On 31 May 1945, Staunch joined in a practice sweep in preparation for the occupation of Iheya Shima. At 0000 on the following day, she approached the objective, but the operation was called off, and she retired rapidly. On 2 June, she and her sister minesweepers swept the waters around the island, and the U.S. Marines stormed ashore. Then, after watching a Japanese "Val" splash, the minesweeper cleared the area for Okinawa. From then until 8 July 1945, she concentrated on an offensive sweep off Sakishima Gunto, known as Operation Zebra, putting into Kerama Retto periodically for fuel, provisions, and availability. On two occasions while at the anchorage, she joined the other ships in fighting off an enemy aircraft or two. On the morning of 8 July, she put to sea and shaped a course to the Philippines and entered San Pedro Bay, Leyte four days later. Staunch was overhauled while her crew enjoyed liberty.

==End-of-War operations==
The minesweeper was still at Leyte in mid-August 1945, when Japan's capitulation was announced. But instead of going home, she got underway on 25 August 1945, for Okinawa, reaching Buckner Bay on 31 August. After several days sweeping mines around Okinawa, she headed for Japan.

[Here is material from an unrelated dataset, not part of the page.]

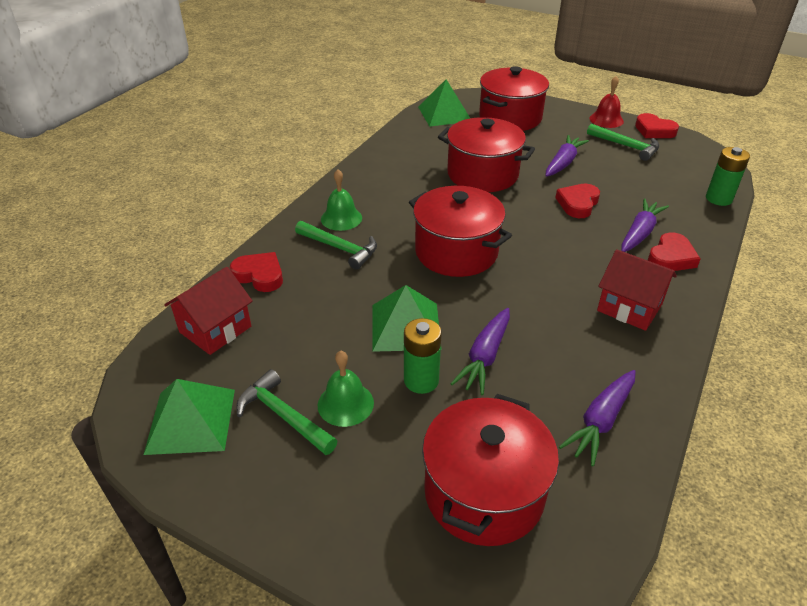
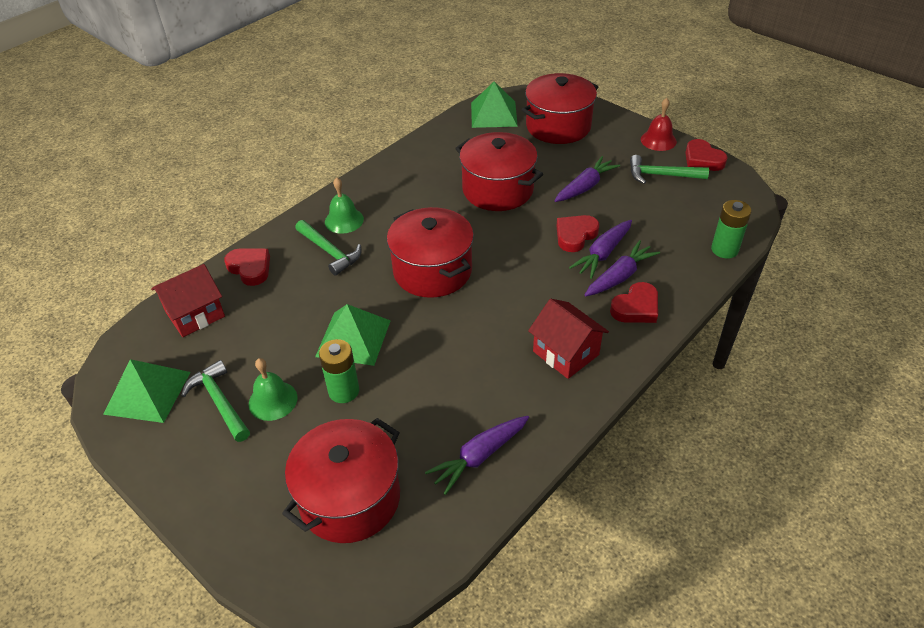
camera: 15 degrees right, 5 degrees up
(484, 357) = (408, 379): purple carrot -> purple carrot (602, 254)
(626, 146) = (661, 175): green hammer -> green hammer turned 135 degrees clockwise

Staunch spent the next three months participating in the extensive post-war sweep of the waters around the Japanese home islands. She swept the area around Nagasaki and Sasebo until 17 September 1945, then after two days of availability at Sasebo, she sailed off to sweep the area of the Bungo Suido until the 29t September 1945. Between 1 and 21 October 1945, she continued sweeping mines in between typhoons. She returned to the Bungo Suido on 30 October 1945. In November 1945, Staunch joined the major sweep conducted in the Tsushima Strait. That operation continued into December with Staunch putting into Sasebo periodically for availability. At the completion of that operation, she put into Sasebo for fuel and provisions; then got underway on 11 December 1945, for the United States, via Eniwetok and Pearl Harbor.

==Return to Stateside==
Staunch reached San Diego on 12 January 1946, and remained there for a month. On 11 February 1946, she headed for the Panama Canal and transited it on the night of 21 and 22 February. She made Galveston, Texas, on 28 February and stayed there until 11 April 1946, when she moved to Orange, Texas.

==Post-War deactivation==
There she joined the Atlantic Reserve Fleet. On 7 February 1955, she was redesignated MSF-307. She remained there until 1 April 1967, when her name was struck from the Navy List. Her hulk was sold on 9 October 1969 to Luria Bros. Co., Inc., for scrapping.

==Awards==
Staunch earned four battle stars during World War II.